-- RECORDS FOR THIS TASK follows --
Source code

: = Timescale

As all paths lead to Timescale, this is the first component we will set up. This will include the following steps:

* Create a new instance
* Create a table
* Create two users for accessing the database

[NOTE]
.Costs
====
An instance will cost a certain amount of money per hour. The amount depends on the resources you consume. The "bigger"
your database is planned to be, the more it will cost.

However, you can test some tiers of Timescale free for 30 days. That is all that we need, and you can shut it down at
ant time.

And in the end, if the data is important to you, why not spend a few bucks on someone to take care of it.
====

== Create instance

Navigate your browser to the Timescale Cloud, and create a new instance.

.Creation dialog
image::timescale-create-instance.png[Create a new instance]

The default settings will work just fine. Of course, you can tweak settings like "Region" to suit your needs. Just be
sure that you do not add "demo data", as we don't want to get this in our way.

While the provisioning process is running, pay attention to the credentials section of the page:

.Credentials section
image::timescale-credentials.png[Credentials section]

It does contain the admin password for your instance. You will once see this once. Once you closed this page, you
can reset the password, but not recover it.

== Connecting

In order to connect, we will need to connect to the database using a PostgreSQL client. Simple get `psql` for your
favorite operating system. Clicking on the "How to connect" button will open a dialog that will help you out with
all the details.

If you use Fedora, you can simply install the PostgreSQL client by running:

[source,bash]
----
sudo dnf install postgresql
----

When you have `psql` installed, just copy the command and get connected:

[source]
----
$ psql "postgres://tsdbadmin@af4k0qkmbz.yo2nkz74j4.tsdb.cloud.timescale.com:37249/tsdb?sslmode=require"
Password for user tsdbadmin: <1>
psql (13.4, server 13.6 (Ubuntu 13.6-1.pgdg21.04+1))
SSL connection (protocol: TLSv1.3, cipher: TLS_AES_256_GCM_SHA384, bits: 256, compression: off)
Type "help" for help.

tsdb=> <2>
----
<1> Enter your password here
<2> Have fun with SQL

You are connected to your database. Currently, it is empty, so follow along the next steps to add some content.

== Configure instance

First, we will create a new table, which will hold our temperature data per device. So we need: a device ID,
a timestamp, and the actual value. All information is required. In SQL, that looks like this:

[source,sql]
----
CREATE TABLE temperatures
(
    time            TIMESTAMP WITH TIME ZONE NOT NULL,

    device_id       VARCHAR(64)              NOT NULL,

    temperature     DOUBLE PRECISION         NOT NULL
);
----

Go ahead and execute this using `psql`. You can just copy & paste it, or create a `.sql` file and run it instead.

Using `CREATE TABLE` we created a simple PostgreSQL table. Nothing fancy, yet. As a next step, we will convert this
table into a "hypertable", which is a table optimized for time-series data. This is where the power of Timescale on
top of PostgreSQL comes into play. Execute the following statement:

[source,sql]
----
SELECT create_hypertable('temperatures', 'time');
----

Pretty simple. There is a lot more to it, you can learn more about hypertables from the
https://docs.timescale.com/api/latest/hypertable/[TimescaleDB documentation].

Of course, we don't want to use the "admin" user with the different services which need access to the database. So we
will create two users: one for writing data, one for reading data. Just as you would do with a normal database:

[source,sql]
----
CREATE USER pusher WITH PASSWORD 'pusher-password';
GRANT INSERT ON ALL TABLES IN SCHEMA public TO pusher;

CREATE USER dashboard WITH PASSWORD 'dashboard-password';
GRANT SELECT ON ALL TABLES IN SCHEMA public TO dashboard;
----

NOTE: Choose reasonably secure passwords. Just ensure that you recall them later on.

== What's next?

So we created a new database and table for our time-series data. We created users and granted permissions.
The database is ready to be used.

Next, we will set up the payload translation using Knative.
-- RECORDS FOR THIS TASK concluded --
* WORK TASK:
Your task is to copy every line of the entries that contains the string "like".

* RESPONSE TO THIS EXERCISE:
The default settings will work just fine. Of course, you can tweak settings like "Region" to suit your needs. Just be
a timestamp, and the actual value. All information is required. In SQL, that looks like this:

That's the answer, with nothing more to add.